How To – Cook Spaghetti Squash
1 medium sized spaghetti squash
Extra sharp, strong knife
Preheat oven to 375 degrees. Wash the outside of the spaghetti squash. Using a sharp, strong knife, carefully cut the squash into two equal halves, lengthwise. Using an ice cream scoop or large spoon, scoop the seeds out from each squash half. Place the halves, face down, on a baking sheet. Roast in the oven for about 30 minutes.
Each squash will roast differently, especially due to the difference in squash sizes. Because of this difference, it is crucial to check the squash after this 30 minute mark. Most of the time the squash will be done and can be taken out of the oven. However, there are times when the squash is not finished roasting and will need more time in the oven. Like pasta, spaghetti squash can be cooked to the fit your texture preference. I prefer my pasta and my spaghetti squash to be on the al dente side, so I never roast a squash longer then 30 minutes. The longer you roast the squash the softer the strands will become.
The texture of the strands can be tested using a fork. After removing the squash from the over, carefully turn over one of the halves and, using a fork, scrap the inside of the squash.

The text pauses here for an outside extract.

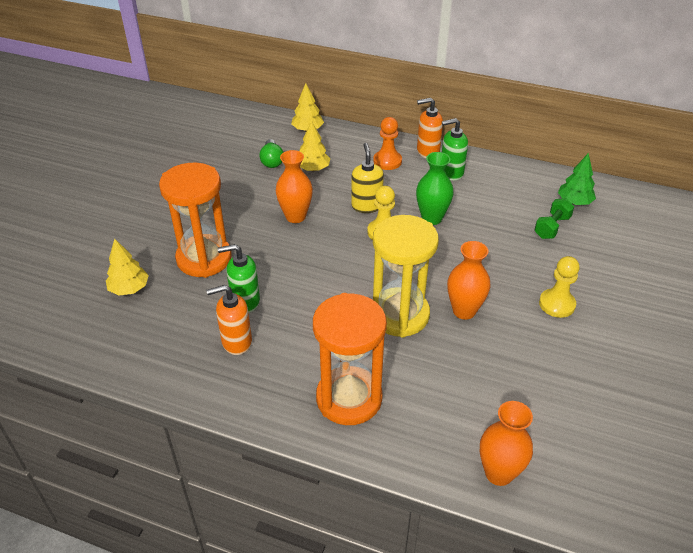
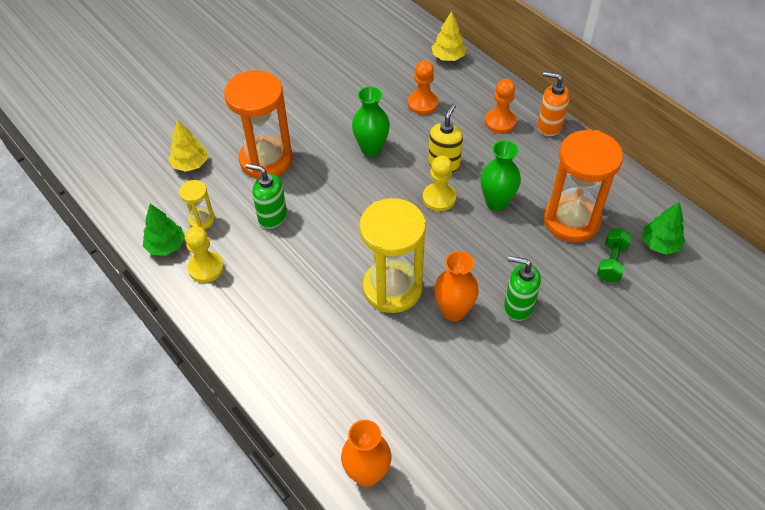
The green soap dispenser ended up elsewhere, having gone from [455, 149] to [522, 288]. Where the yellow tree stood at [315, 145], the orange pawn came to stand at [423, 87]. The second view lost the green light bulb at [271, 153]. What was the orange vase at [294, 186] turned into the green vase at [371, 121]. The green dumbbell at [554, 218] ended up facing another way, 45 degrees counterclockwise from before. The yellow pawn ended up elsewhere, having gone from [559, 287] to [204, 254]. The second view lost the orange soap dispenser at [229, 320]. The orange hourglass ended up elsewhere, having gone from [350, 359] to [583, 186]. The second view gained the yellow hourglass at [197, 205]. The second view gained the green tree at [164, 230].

If there is a lot of resistance then the squash needs to go back in the oven to roast for more time. If the strands come away nicely and are somewhat soft, then the squash is finished roasting and can be set aside to cool slightly before serving. You can also sample the squash strands to see if the texture fits your preference. Also note that while the squash cools outside of the over, the strands will continue to cook. Because of this, I have always found it is better to under cook the squash slightly and then let it finish cooking while it is cooling.